As with any surgery, gastric bypass carries some risks. Complications of surgery include infection, blood clots, and internal bleeding. Another risk is that the anastomosis, the new connection created in your intestines during the bypass surgery, will leak. Leaking of digestive juices and partially digested food through an anastomosis is one of the most serious complications after bypass surgery.
Gastric bypass overview
Gastric bypass is the most common type of weight-loss surgery. During bypass surgery, a loop of your intestine is cut and brought up and reconnected to an area adjacent to your stomach. Food is then redirected past your stomach to an area farther down in your digestive system. Because food will now bypass your stomach, your body does not absorb as many calories, and you will feel full faster after eating.
Your doctor may suggest this surgery if you have a body mass index (BMI) of 40 or higher or if you have a BMI of 35 or higher along with serious weight-related, health problems.

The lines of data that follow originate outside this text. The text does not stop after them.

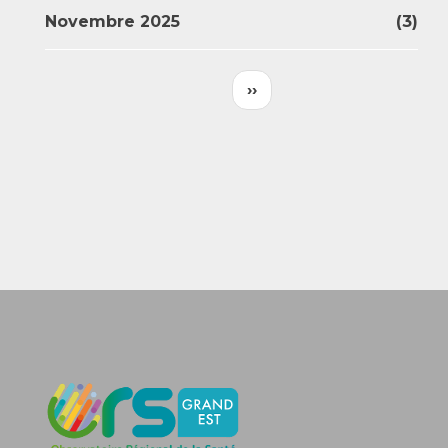
Novembre 2025
(3)
Pagination
Page
››
Suivante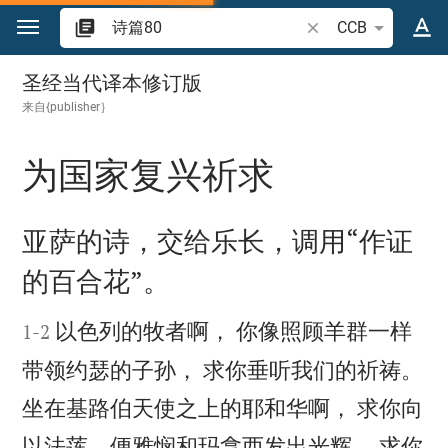
跳转到内容
搜索圣经经文或单词
CCB
诗篇 80
圣经当代译本修订版
来自{publisher｝
为国家复兴祈求

亚萨的诗，交给乐长，调用“作证
的百合花”。


以色列的牧者啊， 你像照顾羊群一样
1
-
2
带领约瑟的子孙， 求你垂听我们的祈祷。
坐在基路伯天使之上的耶和华啊， 求你向
以法莲、便雅悯和玛拿西发出光辉， 求你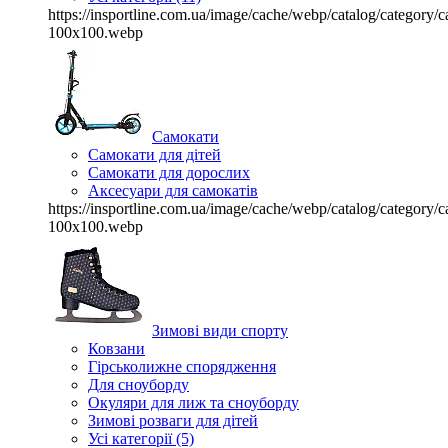
https://insportline.com.ua/image/cache/webp/catalog/categor
100x100.webp
Самокати
Самокати для дітей
Самокати для дорослих
Аксесуари для самокатів
https://insportline.com.ua/image/cache/webp/catalog/categor
100x100.webp
Зимові види спорту
Ковзани
Гірськолижне спорядження
Для сноуборду
Окуляри для лиж та сноуборду
Зимові розваги для дітей
Усі категорії (5)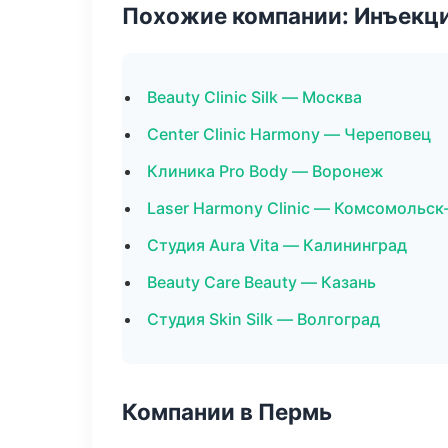
Похожие компании: Инъекц
Beauty Clinic Silk — Москва
Center Clinic Harmony — Череповец
Клиника Pro Body — Воронеж
Laser Harmony Clinic — Комсомольск
Студия Aura Vita — Калининград
Beauty Care Beauty — Казань
Студия Skin Silk — Волгоград
Компании в Пермь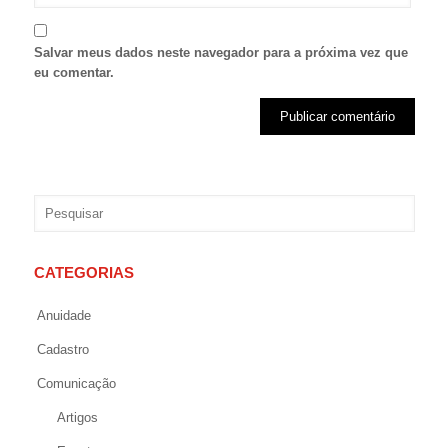
Salvar meus dados neste navegador para a próxima vez que
eu comentar.
CATEGORIAS
Anuidade
Cadastro
Comunicação
Artigos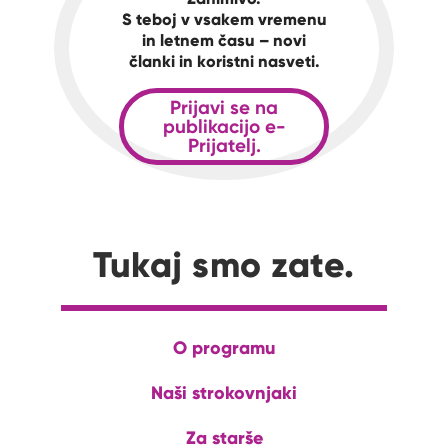
S teboj v vsakem vremenu
in letnem času – novi
članki in koristni nasveti.
Prijavi se na
publikacijo e-
Prijatelj.
Tukaj smo zate.
O programu
Naši strokovnjaki
Za starše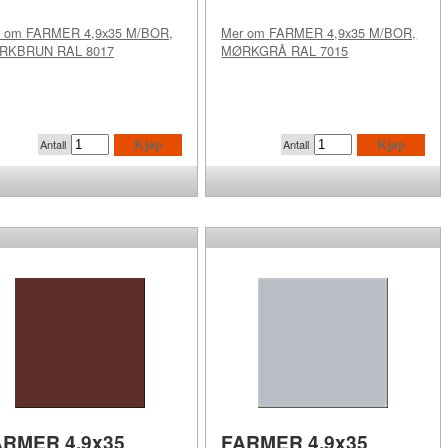
r om
FARMER 4,9x35 M/BOR,
Mer om
FARMER 4,9x35 M/BOR,
RKBRUN RAL 8017
MØRKGRÅ RAL 7015
Antall
Antall
Kjøp
Kjøp
ARMER 4,9x35
FARMER 4,9x35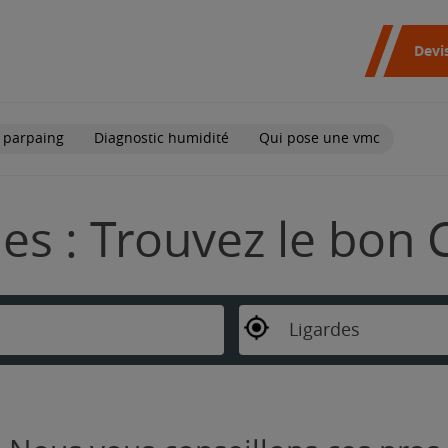
Devi
 parpaing
Diagnostic humidité
Qui pose une vmc
es : Trouvez le bon 
Ligardes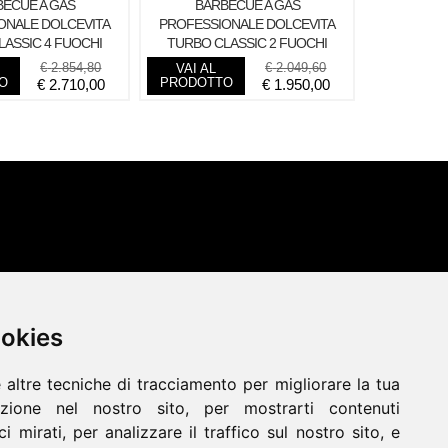
ECUE A GAS
BARBECUE A GAS
ONALE DOLCEVITA
PROFESSIONALE DOLCEVITA
LASSIC 4 FUOCHI
TURBO CLASSIC 2 FUOCHI
€
2.854,80
€
2.049,60
VAI AL
O
PRODOTTO
€
2.710,00
€
1.950,00
ookies
ookies
Termostufe
Termocamini
 altre tecniche di tracciamento per migliorare la tua
 altre tecniche di tracciamento per migliorare la tua
Tavoli
Camini Elettrici
Forni
zione nel nostro sito, per mostrarti contenuti
zione nel nostro sito, per mostrarti contenuti
Disegni Su Misura
Noleggio
i mirati, per analizzare il traffico sul nostro sito, e
i mirati, per analizzare il traffico sul nostro sito, e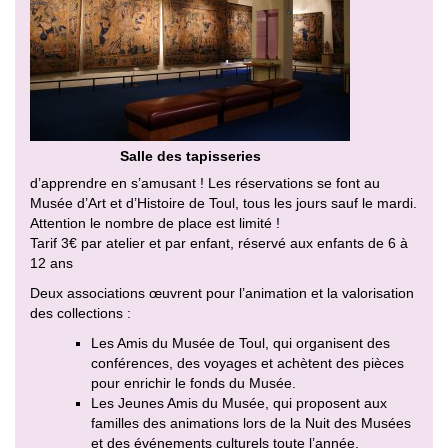
Salle des tapisseries
d’apprendre en s’amusant ! Les réservations se font au
Musée d’Art et d’Histoire de Toul, tous les jours sauf le mardi.
Attention le nombre de place est limité !
Tarif 3€ par atelier et par enfant, réservé aux enfants de 6 à
12 ans
Deux associations œuvrent pour l’animation et la valorisation
des collections :
Les Amis du Musée de Toul, qui organisent des
conférences, des voyages et achètent des pièces
pour enrichir le fonds du Musée.
Les Jeunes Amis du Musée, qui proposent aux
familles des animations lors de la Nuit des Musées
et des événements culturels toute l’année.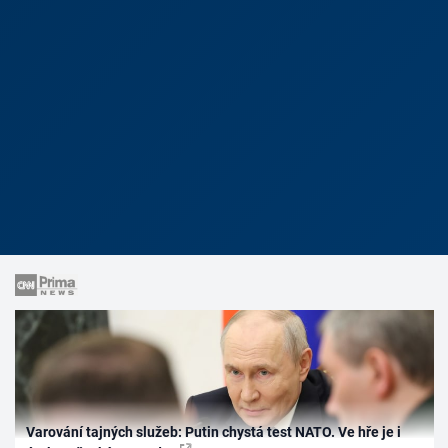
Varování tajných služeb: Putin chystá test NATO. Ve hře je i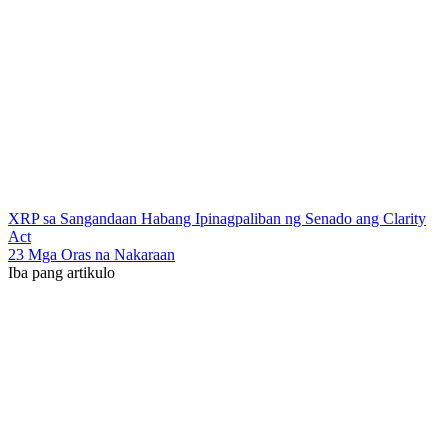
XRP sa Sangandaan Habang Ipinagpaliban ng Senado ang Clarity
Act
23 Mga Oras na Nakaraan
Iba pang artikulo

A BMI of more than 40 typically means that you are at least 100 pounds overweight.
Symptoms of anastomotic leaking
Anastomotic leaks occur in 2 to 6 percent of bypass procedures, depending on the type of surgery. A leak may happen up to a month later, but most develop at about three days after surgery. Symptoms of an anastomotic leak include:
Rapid heart rate
Drainage from a surgical wound
Pain in the shoulder area
Low blood pressure
Decreased urine output
The more obese you are, the more at risk you are for an anastomotic leak. Other risk factors include being male, having other medical problems besides obesity, and having a history of previous abdominal surgery.
Diagnosis and treatment of anastomotic leaking
The most reliable diagnostic test for anastomotic leaking is an upper GI series with a CT scan. This involves putting dye inside the upper digestive area and then taking computer-guided X-rays to see if the dye is leaking through the anastomosis. If you have a negative exam but still have symptoms, your doctor may do an emergency operation to look for a leak.
The medical team treating an anastomotic leak will likely take these steps:
Give you antibiotics through an IV.
Drain any infection caused by the leak, repair the leak, or make a new anastomosis.
Stop all oral feedings. You may be fed through a tube that goes directly into your intestine until the leak has healed.
Risks of anastomotic leaking
A leaking anastomosis may cause bleeding and infection until it is treated. Long-term complications may include scarring or a drainage tract through the skin called a fistula. Pneumonia is another dangerous complication, because digestive juices can spill into the lungs.
If you are considering gastric bypass surgery for obesity, discuss the procedure carefully with your doctor. The overall risk of serious complications should be weighed against the risk of continued obesity. Remember that gastric bypass surgery works best when combined with long- term, healthy lifestyle choices involving good nutrition and regular exercise.